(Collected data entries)
★ ★ ★ ★ ★ ★ ★
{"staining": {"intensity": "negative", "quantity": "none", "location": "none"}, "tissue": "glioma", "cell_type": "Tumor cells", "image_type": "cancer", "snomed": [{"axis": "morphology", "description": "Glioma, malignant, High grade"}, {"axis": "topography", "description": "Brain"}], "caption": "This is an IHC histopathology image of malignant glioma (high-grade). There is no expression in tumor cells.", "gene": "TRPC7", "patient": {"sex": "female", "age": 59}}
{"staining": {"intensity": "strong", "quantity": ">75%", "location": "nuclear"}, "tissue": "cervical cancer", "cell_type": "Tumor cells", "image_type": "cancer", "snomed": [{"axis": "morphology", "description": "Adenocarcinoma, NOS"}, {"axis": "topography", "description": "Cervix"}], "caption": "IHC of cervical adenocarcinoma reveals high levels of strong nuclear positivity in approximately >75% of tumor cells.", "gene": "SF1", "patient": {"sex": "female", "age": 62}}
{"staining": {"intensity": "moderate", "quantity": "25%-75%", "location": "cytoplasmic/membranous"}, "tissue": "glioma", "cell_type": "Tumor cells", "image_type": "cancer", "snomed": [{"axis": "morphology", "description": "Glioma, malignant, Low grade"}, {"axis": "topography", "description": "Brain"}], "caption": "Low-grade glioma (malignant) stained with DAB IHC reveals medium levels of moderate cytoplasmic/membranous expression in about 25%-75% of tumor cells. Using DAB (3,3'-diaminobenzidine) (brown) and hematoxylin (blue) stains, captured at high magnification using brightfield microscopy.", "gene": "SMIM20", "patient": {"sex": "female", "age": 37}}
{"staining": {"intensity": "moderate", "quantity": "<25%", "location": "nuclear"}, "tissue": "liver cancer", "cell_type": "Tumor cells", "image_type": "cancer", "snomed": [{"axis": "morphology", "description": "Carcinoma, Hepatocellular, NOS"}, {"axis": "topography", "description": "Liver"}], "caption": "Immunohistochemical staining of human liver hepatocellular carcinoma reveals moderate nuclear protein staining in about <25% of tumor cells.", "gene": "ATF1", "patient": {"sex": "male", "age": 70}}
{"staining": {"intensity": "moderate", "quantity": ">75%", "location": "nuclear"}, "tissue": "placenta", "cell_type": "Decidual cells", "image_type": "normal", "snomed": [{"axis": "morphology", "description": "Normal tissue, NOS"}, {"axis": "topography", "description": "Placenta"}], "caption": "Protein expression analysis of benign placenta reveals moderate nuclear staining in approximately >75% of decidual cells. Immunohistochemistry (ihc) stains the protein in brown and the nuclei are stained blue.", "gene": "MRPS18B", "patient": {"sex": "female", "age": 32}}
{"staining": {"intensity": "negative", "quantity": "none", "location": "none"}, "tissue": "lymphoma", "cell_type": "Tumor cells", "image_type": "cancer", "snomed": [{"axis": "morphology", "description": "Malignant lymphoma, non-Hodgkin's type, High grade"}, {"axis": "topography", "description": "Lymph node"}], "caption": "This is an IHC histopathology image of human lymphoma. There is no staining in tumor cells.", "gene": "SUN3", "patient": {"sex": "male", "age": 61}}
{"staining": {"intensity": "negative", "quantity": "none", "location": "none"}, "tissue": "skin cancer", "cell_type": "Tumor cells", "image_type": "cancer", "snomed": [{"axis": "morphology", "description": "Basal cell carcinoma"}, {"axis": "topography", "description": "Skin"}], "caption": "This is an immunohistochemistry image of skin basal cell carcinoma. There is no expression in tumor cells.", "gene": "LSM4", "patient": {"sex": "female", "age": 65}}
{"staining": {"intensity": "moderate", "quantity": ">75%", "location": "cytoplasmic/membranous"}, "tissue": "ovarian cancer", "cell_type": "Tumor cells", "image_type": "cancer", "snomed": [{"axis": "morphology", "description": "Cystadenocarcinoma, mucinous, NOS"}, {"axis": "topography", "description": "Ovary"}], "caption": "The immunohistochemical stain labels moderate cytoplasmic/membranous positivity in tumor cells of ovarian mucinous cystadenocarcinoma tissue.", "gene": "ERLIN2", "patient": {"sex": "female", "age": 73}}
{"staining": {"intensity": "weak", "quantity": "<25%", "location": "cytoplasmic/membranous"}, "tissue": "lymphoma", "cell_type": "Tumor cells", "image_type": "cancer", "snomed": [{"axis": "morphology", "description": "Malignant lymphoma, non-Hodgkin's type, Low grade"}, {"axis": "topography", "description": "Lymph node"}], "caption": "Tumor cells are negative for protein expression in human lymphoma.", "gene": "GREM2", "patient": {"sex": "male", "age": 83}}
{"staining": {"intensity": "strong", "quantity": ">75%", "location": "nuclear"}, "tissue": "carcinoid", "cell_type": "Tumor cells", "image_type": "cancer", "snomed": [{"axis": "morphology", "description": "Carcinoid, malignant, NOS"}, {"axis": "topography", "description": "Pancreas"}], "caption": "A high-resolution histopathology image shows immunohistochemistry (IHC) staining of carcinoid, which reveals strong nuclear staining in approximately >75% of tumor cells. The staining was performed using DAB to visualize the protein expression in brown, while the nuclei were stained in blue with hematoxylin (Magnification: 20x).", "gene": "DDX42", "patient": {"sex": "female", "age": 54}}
★ ★ ★ ★ ★ ★ ★
> What this task involves: What you need to do is repeat every record above exactly.

> Answer below:
{"staining": {"intensity": "negative", "quantity": "none", "location": "none"}, "tissue": "glioma", "cell_type": "Tumor cells", "image_type": "cancer", "snomed": [{"axis": "morphology", "description": "Glioma, malignant, High grade"}, {"axis": "topography", "description": "Brain"}], "caption": "This is an IHC histopathology image of malignant glioma (high-grade). There is no expression in tumor cells.", "gene": "TRPC7", "patient": {"sex": "female", "age": 59}}
{"staining": {"intensity": "strong", "quantity": ">75%", "location": "nuclear"}, "tissue": "cervical cancer", "cell_type": "Tumor cells", "image_type": "cancer", "snomed": [{"axis": "morphology", "description": "Adenocarcinoma, NOS"}, {"axis": "topography", "description": "Cervix"}], "caption": "IHC of cervical adenocarcinoma reveals high levels of strong nuclear positivity in approximately >75% of tumor cells.", "gene": "SF1", "patient": {"sex": "female", "age": 62}}
{"staining": {"intensity": "moderate", "quantity": "25%-75%", "location": "cytoplasmic/membranous"}, "tissue": "glioma", "cell_type": "Tumor cells", "image_type": "cancer", "snomed": [{"axis": "morphology", "description": "Glioma, malignant, Low grade"}, {"axis": "topography", "description": "Brain"}], "caption": "Low-grade glioma (malignant) stained with DAB IHC reveals medium levels of moderate cytoplasmic/membranous expression in about 25%-75% of tumor cells. Using DAB (3,3'-diaminobenzidine) (brown) and hematoxylin (blue) stains, captured at high magnification using brightfield microscopy.", "gene": "SMIM20", "patient": {"sex": "female", "age": 37}}
{"staining": {"intensity": "moderate", "quantity": "<25%", "location": "nuclear"}, "tissue": "liver cancer", "cell_type": "Tumor cells", "image_type": "cancer", "snomed": [{"axis": "morphology", "description": "Carcinoma, Hepatocellular, NOS"}, {"axis": "topography", "description": "Liver"}], "caption": "Immunohistochemical staining of human liver hepatocellular carcinoma reveals moderate nuclear protein staining in about <25% of tumor cells.", "gene": "ATF1", "patient": {"sex": "male", "age": 70}}
{"staining": {"intensity": "moderate", "quantity": ">75%", "location": "nuclear"}, "tissue": "placenta", "cell_type": "Decidual cells", "image_type": "normal", "snomed": [{"axis": "morphology", "description": "Normal tissue, NOS"}, {"axis": "topography", "description": "Placenta"}], "caption": "Protein expression analysis of benign placenta reveals moderate nuclear staining in approximately >75% of decidual cells. Immunohistochemistry (ihc) stains the protein in brown and the nuclei are stained blue.", "gene": "MRPS18B", "patient": {"sex": "female", "age": 32}}
{"staining": {"intensity": "negative", "quantity": "none", "location": "none"}, "tissue": "lymphoma", "cell_type": "Tumor cells", "image_type": "cancer", "snomed": [{"axis": "morphology", "description": "Malignant lymphoma, non-Hodgkin's type, High grade"}, {"axis": "topography", "description": "Lymph node"}], "caption": "This is an IHC histopathology image of human lymphoma. There is no staining in tumor cells.", "gene": "SUN3", "patient": {"sex": "male", "age": 61}}
{"staining": {"intensity": "negative", "quantity": "none", "location": "none"}, "tissue": "skin cancer", "cell_type": "Tumor cells", "image_type": "cancer", "snomed": [{"axis": "morphology", "description": "Basal cell carcinoma"}, {"axis": "topography", "description": "Skin"}], "caption": "This is an immunohistochemistry image of skin basal cell carcinoma. There is no expression in tumor cells.", "gene": "LSM4", "patient": {"sex": "female", "age": 65}}
{"staining": {"intensity": "moderate", "quantity": ">75%", "location": "cytoplasmic/membranous"}, "tissue": "ovarian cancer", "cell_type": "Tumor cells", "image_type": "cancer", "snomed": [{"axis": "morphology", "description": "Cystadenocarcinoma, mucinous, NOS"}, {"axis": "topography", "description": "Ovary"}], "caption": "The immunohistochemical stain labels moderate cytoplasmic/membranous positivity in tumor cells of ovarian mucinous cystadenocarcinoma tissue.", "gene": "ERLIN2", "patient": {"sex": "female", "age": 73}}
{"staining": {"intensity": "weak", "quantity": "<25%", "location": "cytoplasmic/membranous"}, "tissue": "lymphoma", "cell_type": "Tumor cells", "image_type": "cancer", "snomed": [{"axis": "morphology", "description": "Malignant lymphoma, non-Hodgkin's type, Low grade"}, {"axis": "topography", "description": "Lymph node"}], "caption": "Tumor cells are negative for protein expression in human lymphoma.", "gene": "GREM2", "patient": {"sex": "male", "age": 83}}
{"staining": {"intensity": "strong", "quantity": ">75%", "location": "nuclear"}, "tissue": "carcinoid", "cell_type": "Tumor cells", "image_type": "cancer", "snomed": [{"axis": "morphology", "description": "Carcinoid, malignant, NOS"}, {"axis": "topography", "description": "Pancreas"}], "caption": "A high-resolution histopathology image shows immunohistochemistry (IHC) staining of carcinoid, which reveals strong nuclear staining in approximately >75% of tumor cells. The staining was performed using DAB to visualize the protein expression in brown, while the nuclei were stained in blue with hematoxylin (Magnification: 20x).", "gene": "DDX42", "patient": {"sex": "female", "age": 54}}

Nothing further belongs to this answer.